Her 8 sınıfın kendine ait bir hikaye gelişimi var. Bu hikayeyle birlikte eğer hızlı yapıyorsanız 100 saati bulacak bir 50 seviyelik yolculuk sizi bekliyor. Bu konuda BioWare’in Dragon Age ve Mass Effect’ini oynamış olanlar, SWTOR’un ilerleyişini bu oyunlara benzeteceklerdir. Görevlerin başarılı şekilde hazırlandığı ve birbirine bağlandığını söyleyebilirim. Ancak başlarda bir MMO’dan daha çok tek kişilik bir RPG oynuyor gibi hissediyorsunuz. Buna BioWare’in dialoglardaki başarısızlığı da katılınca, görevler eğlenceli olmak yerine tekdüze ve sıkıcı hale dönüyor. Uzun konuşmalar genellikle birbirine benzeyen cümleler içeriyor. Özellikle farklı diller kullanan yaratıklar için herhangi bir özel dil geliştirilmemiş. Yani altyazıda ne yazıyorsa yazsın, bundan bağımsız cümleler kurduklarını farkedebiliyorsunuz.

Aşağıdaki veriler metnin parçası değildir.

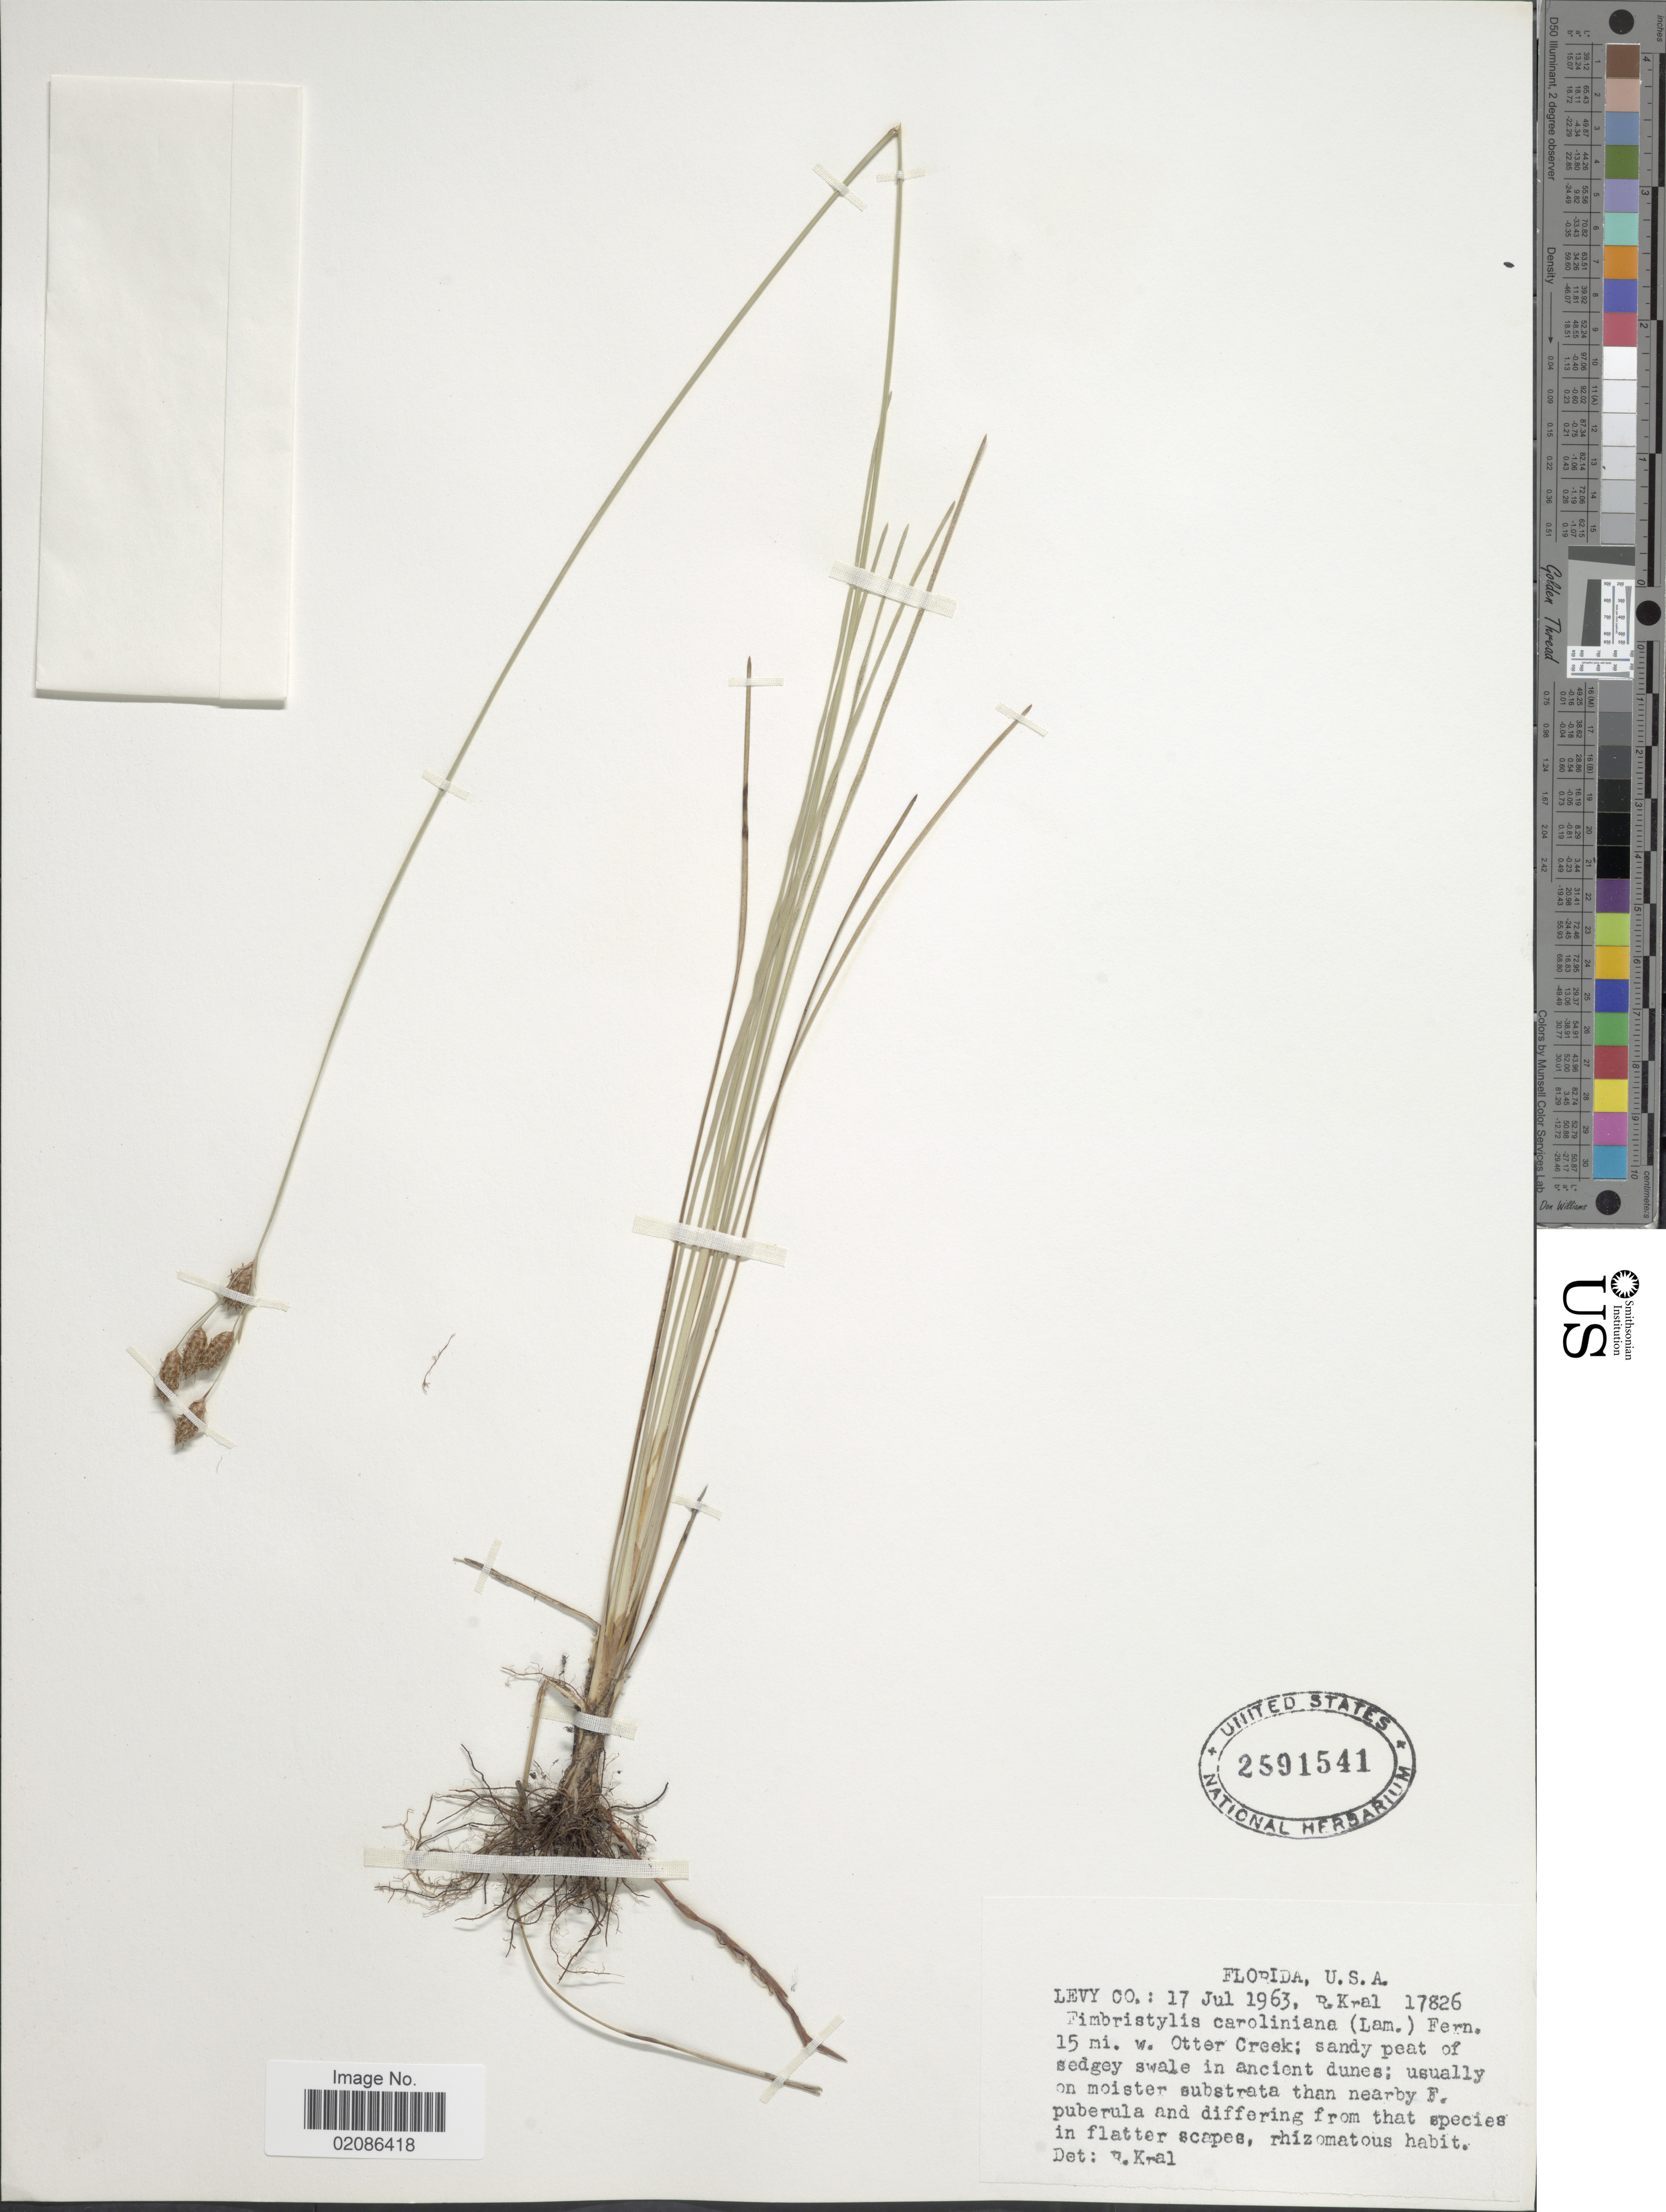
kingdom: Plantae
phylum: Tracheophyta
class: Liliopsida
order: Poales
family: Cyperaceae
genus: Fimbristylis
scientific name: Fimbristylis caroliniana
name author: (Lam.) Fernald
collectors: R. Kral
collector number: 17826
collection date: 1963-07-17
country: United States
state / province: Florida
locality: Levy Co; 15 mi w Otter Creel; sandy peat of sedgey swale in ancient dunes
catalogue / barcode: US 2591541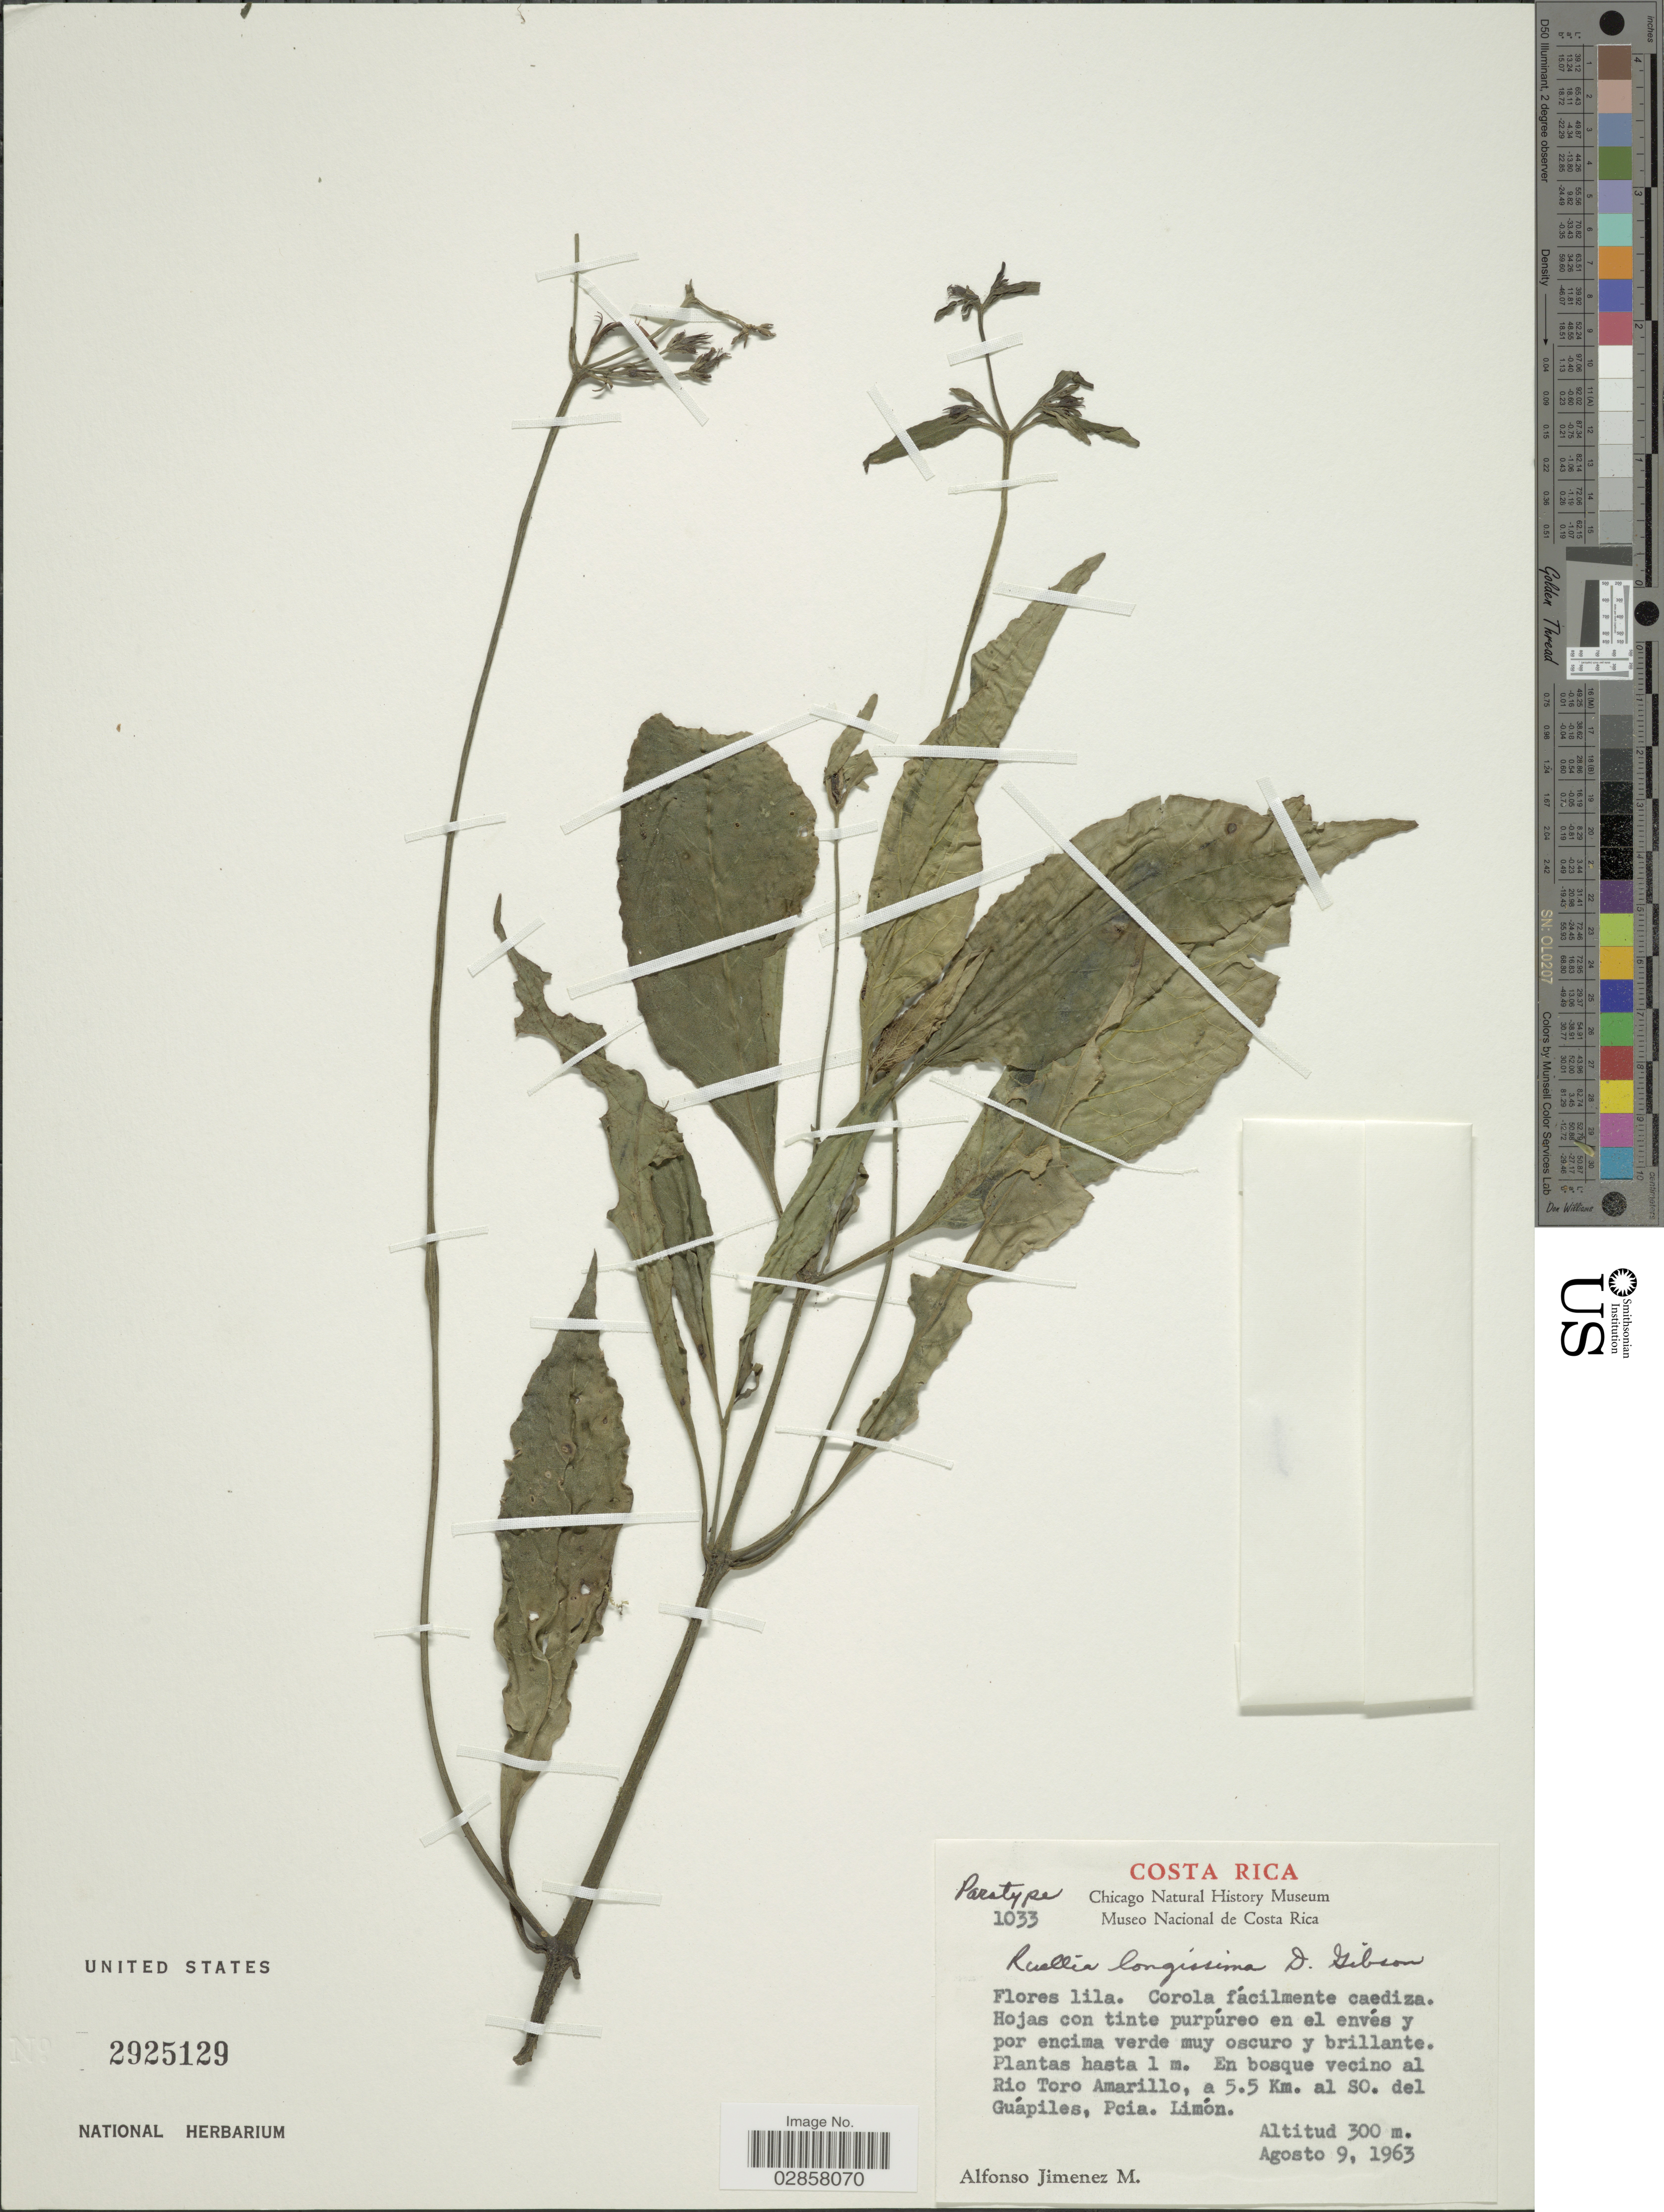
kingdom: Plantae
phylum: Tracheophyta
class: Magnoliopsida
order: Lamiales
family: Acanthaceae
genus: Ruellia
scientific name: Ruellia pittieri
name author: Lindau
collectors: A. Jimenez M.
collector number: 1033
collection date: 1963-08-09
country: Costa Rica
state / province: Limón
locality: En bosque vecino al Rio Toro Amarillo, a 5.5 Km. al SO. del Guápiles.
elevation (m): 300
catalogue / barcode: US 2925129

Dialoglar genellikle size karanlık ya da aydınlık taraf için puanlar kazandırıyor. Örneğin Jedi Knight’la oynarken birbirine romantik açıdan yakınlaşan iki Jedi Padawan’la karşılaştığınızda bu durumu Jedi Master’a ispiyonlayıp aydınlık taraf için puan kazanabilirken, bu durumu gizli tutmanız karşılığında para isterseniz de karanlık taraf için puan toplayabiliyorsunuz. Ancak bu puanların size kazandırdığı ödüller dışında çok da büyük bir etkisi bulunmuyor.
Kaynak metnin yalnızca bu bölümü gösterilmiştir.